**WORK TASK**: Repeat exactly the lines below from the line that contains "DRK Kreisverband Ludwigslust e.V." to the last line, inclusive, without the pictures.

**EXERCISE DATA**:

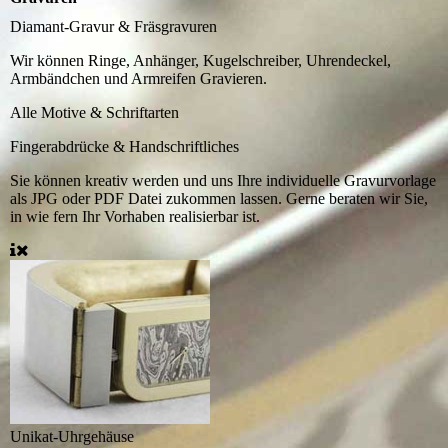
Diamant-Gravur & Fräsgravuren
Wir können Ringe, Anhänger, Kugelschreiber, Uhrendeckel,
Armbändchen und Armreifen Gravieren.
Alle Motive & Schriftarten
Fingerabdrücke & Handschriftliches
Sie können kreativ werden und uns Ihre individuelle Gravurvorlage
als JPG oder PDF Datei zukommen lassen. Gerne beraten wir Sie,
in wie fern Ihr Vorhaben realisierbar ist.
Unikat-Uhrgehäuse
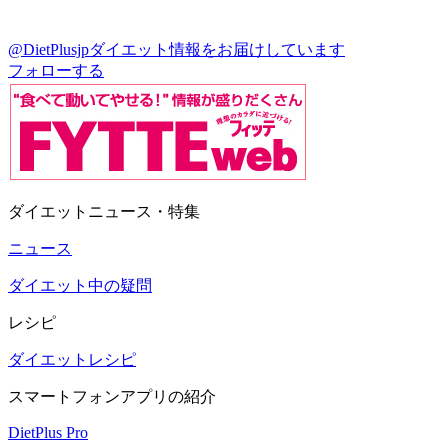
@DietPlusjp
ダイエット情報をお届けしています
フォローする
ダイエットニュース・特集
ニュース
ダイエット中の疑問
レシピ
ダイエットレシピ
スマートフォンアプリの紹介
DietPlus Pro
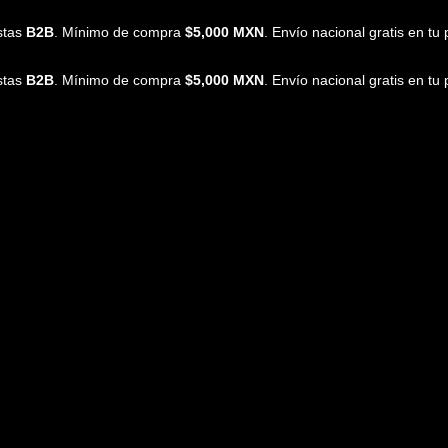
istas
B2B
. Mínimo de compra
$5,000 MXN
. Envío nacional gratis en t
istas
B2B
. Mínimo de compra
$5,000 MXN
. Envío nacional gratis en t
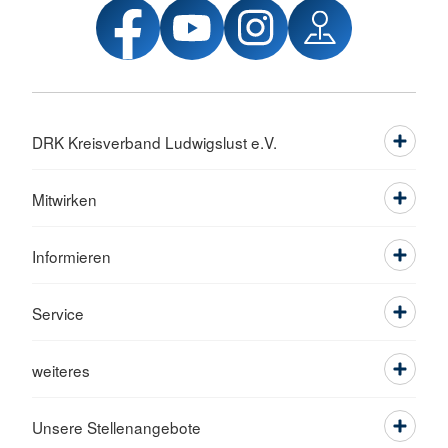
DRK Kreisverband Ludwigslust e.V.
Mitwirken
Informieren
Service
weiteres
Unsere Stellenangebote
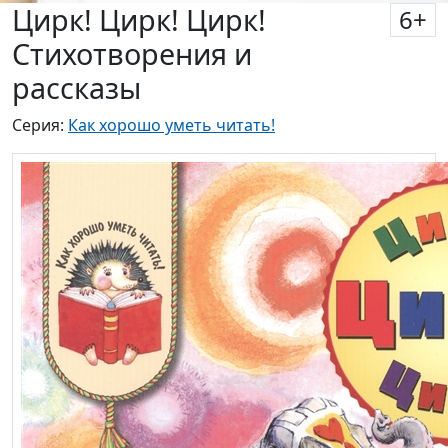
Цирк! Цирк! Цирк!
6
+
Стихотворения и
рассказы
Серия:
Как хорошо уметь читать!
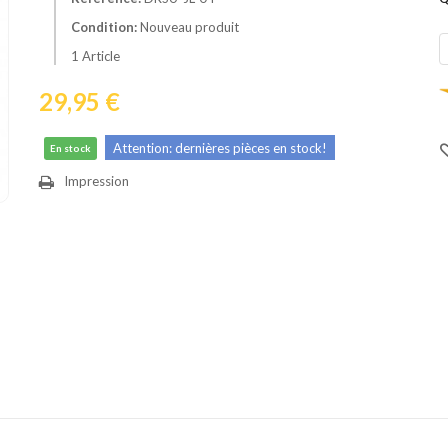
Condition:
Nouveau produit
1
Article
29,95 €
Attention: dernières pièces en stock!
En stock
Impression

**TASK RESPONSE**:
DRK Kreisverband Ludwigslust e.V.
Mitwirken
Informieren
Service
weiteres
Unsere Stellenangebote
Цирк! Цирк! Цирк!
6
+
Стихотворения и
рассказы
Серия:
Как хорошо уметь читать!
Condition:
Nouveau produit
1
Article
29,95 €
Attention: dernières pièces en stock!
En stock
Impression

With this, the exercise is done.